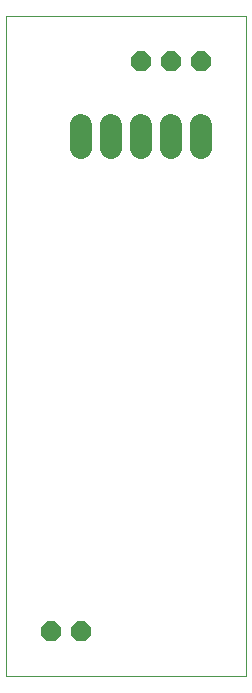
<source format=gbl>
G75*
G70*
%OFA0B0*%
%FSLAX24Y24*%
%IPPOS*%
%LPD*%
%AMOC8*
5,1,8,0,0,1.08239X$1,22.5*
%
%ADD10C,0.0000*%
%ADD11C,0.0740*%
%ADD12OC8,0.0660*%
D10*
X000101Y000101D02*
X000101Y022101D01*
X008101Y022101D01*
X008101Y000101D01*
X000101Y000101D01*
D11*
X002601Y017731D02*
X002601Y018471D01*
X003601Y018471D02*
X003601Y017731D01*
X004601Y017731D02*
X004601Y018471D01*
X005601Y018471D02*
X005601Y017731D01*
X006601Y017731D02*
X006601Y018471D01*
D12*
X006601Y020601D03*
X005601Y020601D03*
X004601Y020601D03*
X002601Y001601D03*
X001601Y001601D03*
M02*

</source>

To do - Print the data again word for word, pictures excluded.

The completed task -
<source format=gbl>
G75*
G70*
%OFA0B0*%
%FSLAX24Y24*%
%IPPOS*%
%LPD*%
%AMOC8*
5,1,8,0,0,1.08239X$1,22.5*
%
%ADD10C,0.0000*%
%ADD11C,0.0740*%
%ADD12OC8,0.0660*%
D10*
X000101Y000101D02*
X000101Y022101D01*
X008101Y022101D01*
X008101Y000101D01*
X000101Y000101D01*
D11*
X002601Y017731D02*
X002601Y018471D01*
X003601Y018471D02*
X003601Y017731D01*
X004601Y017731D02*
X004601Y018471D01*
X005601Y018471D02*
X005601Y017731D01*
X006601Y017731D02*
X006601Y018471D01*
D12*
X006601Y020601D03*
X005601Y020601D03*
X004601Y020601D03*
X002601Y001601D03*
X001601Y001601D03*
M02*

</source>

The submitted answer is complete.